Records excerpted from a collection:
- - -
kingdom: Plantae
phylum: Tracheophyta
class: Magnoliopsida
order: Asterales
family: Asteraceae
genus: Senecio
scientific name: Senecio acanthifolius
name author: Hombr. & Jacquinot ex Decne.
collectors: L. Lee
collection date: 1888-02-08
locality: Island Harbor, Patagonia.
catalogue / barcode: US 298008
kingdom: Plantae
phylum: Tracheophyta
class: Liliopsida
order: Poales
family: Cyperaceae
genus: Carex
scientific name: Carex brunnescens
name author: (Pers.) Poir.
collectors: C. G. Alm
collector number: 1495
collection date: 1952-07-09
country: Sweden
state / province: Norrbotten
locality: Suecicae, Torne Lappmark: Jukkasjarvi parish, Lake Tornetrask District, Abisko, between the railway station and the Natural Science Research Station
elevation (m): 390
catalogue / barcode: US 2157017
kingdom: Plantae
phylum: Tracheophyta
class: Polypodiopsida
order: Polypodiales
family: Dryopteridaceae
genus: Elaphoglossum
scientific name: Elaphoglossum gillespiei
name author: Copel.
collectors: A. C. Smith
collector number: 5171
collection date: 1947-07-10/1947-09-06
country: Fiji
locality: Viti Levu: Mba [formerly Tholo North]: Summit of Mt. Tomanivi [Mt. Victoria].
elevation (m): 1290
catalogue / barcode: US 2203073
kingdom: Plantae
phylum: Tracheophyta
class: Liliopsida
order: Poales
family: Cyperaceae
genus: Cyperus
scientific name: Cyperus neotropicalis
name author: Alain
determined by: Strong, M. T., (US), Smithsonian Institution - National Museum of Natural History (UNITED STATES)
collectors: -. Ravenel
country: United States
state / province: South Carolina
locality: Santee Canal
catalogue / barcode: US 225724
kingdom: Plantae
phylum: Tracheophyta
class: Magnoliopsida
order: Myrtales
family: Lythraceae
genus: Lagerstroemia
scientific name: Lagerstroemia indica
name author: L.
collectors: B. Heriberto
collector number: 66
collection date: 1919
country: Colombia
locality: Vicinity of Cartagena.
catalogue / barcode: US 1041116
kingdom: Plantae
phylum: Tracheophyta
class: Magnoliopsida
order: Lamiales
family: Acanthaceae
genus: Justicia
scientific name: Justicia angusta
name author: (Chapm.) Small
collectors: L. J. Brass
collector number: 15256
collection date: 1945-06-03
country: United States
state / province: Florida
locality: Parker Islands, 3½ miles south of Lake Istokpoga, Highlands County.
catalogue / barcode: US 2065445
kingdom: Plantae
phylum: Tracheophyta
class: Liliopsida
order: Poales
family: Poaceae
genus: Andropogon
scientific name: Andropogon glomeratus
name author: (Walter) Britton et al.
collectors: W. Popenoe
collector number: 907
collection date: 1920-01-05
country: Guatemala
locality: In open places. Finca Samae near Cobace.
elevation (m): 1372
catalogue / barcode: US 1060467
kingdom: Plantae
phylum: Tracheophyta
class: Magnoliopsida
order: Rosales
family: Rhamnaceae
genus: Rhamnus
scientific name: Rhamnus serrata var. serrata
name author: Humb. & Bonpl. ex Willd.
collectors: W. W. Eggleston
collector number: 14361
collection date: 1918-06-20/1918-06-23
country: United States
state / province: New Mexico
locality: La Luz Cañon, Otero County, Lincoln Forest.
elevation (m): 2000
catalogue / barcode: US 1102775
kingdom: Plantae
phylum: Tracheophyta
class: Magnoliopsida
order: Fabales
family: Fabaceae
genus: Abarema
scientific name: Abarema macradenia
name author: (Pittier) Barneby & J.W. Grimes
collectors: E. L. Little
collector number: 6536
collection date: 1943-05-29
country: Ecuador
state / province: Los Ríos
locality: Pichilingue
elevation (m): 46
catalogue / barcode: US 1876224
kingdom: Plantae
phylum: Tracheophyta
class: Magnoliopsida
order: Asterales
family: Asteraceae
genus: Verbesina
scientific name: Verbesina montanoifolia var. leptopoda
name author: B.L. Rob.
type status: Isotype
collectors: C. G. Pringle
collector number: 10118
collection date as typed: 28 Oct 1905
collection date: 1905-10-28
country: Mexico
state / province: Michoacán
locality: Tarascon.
- - -
• _Your instructions_
Swap every "collectors" in the items above for "collected by", and give the items again with nothing else changed.

• _Solution to the problem_
kingdom: Plantae
phylum: Tracheophyta
class: Magnoliopsida
order: Asterales
family: Asteraceae
genus: Senecio
scientific name: Senecio acanthifolius
name author: Hombr. & Jacquinot ex Decne.
collected by: L. Lee
collection date: 1888-02-08
locality: Island Harbor, Patagonia.
catalogue / barcode: US 298008
kingdom: Plantae
phylum: Tracheophyta
class: Liliopsida
order: Poales
family: Cyperaceae
genus: Carex
scientific name: Carex brunnescens
name author: (Pers.) Poir.
collected by: C. G. Alm
collector number: 1495
collection date: 1952-07-09
country: Sweden
state / province: Norrbotten
locality: Suecicae, Torne Lappmark: Jukkasjarvi parish, Lake Tornetrask District, Abisko, between the railway station and the Natural Science Research Station
elevation (m): 390
catalogue / barcode: US 2157017
kingdom: Plantae
phylum: Tracheophyta
class: Polypodiopsida
order: Polypodiales
family: Dryopteridaceae
genus: Elaphoglossum
scientific name: Elaphoglossum gillespiei
name author: Copel.
collected by: A. C. Smith
collector number: 5171
collection date: 1947-07-10/1947-09-06
country: Fiji
locality: Viti Levu: Mba [formerly Tholo North]: Summit of Mt. Tomanivi [Mt. Victoria].
elevation (m): 1290
catalogue / barcode: US 2203073
kingdom: Plantae
phylum: Tracheophyta
class: Liliopsida
order: Poales
family: Cyperaceae
genus: Cyperus
scientific name: Cyperus neotropicalis
name author: Alain
determined by: Strong, M. T., (US), Smithsonian Institution - National Museum of Natural History (UNITED STATES)
collected by: -. Ravenel
country: United States
state / province: South Carolina
locality: Santee Canal
catalogue / barcode: US 225724
kingdom: Plantae
phylum: Tracheophyta
class: Magnoliopsida
order: Myrtales
family: Lythraceae
genus: Lagerstroemia
scientific name: Lagerstroemia indica
name author: L.
collected by: B. Heriberto
collector number: 66
collection date: 1919
country: Colombia
locality: Vicinity of Cartagena.
catalogue / barcode: US 1041116
kingdom: Plantae
phylum: Tracheophyta
class: Magnoliopsida
order: Lamiales
family: Acanthaceae
genus: Justicia
scientific name: Justicia angusta
name author: (Chapm.) Small
collected by: L. J. Brass
collector number: 15256
collection date: 1945-06-03
country: United States
state / province: Florida
locality: Parker Islands, 3½ miles south of Lake Istokpoga, Highlands County.
catalogue / barcode: US 2065445
kingdom: Plantae
phylum: Tracheophyta
class: Liliopsida
order: Poales
family: Poaceae
genus: Andropogon
scientific name: Andropogon glomeratus
name author: (Walter) Britton et al.
collected by: W. Popenoe
collector number: 907
collection date: 1920-01-05
country: Guatemala
locality: In open places. Finca Samae near Cobace.
elevation (m): 1372
catalogue / barcode: US 1060467
kingdom: Plantae
phylum: Tracheophyta
class: Magnoliopsida
order: Rosales
family: Rhamnaceae
genus: Rhamnus
scientific name: Rhamnus serrata var. serrata
name author: Humb. & Bonpl. ex Willd.
collected by: W. W. Eggleston
collector number: 14361
collection date: 1918-06-20/1918-06-23
country: United States
state / province: New Mexico
locality: La Luz Cañon, Otero County, Lincoln Forest.
elevation (m): 2000
catalogue / barcode: US 1102775
kingdom: Plantae
phylum: Tracheophyta
class: Magnoliopsida
order: Fabales
family: Fabaceae
genus: Abarema
scientific name: Abarema macradenia
name author: (Pittier) Barneby & J.W. Grimes
collected by: E. L. Little
collector number: 6536
collection date: 1943-05-29
country: Ecuador
state / province: Los Ríos
locality: Pichilingue
elevation (m): 46
catalogue / barcode: US 1876224
kingdom: Plantae
phylum: Tracheophyta
class: Magnoliopsida
order: Asterales
family: Asteraceae
genus: Verbesina
scientific name: Verbesina montanoifolia var. leptopoda
name author: B.L. Rob.
type status: Isotype
collected by: C. G. Pringle
collector number: 10118
collection date as typed: 28 Oct 1905
collection date: 1905-10-28
country: Mexico
state / province: Michoacán
locality: Tarascon.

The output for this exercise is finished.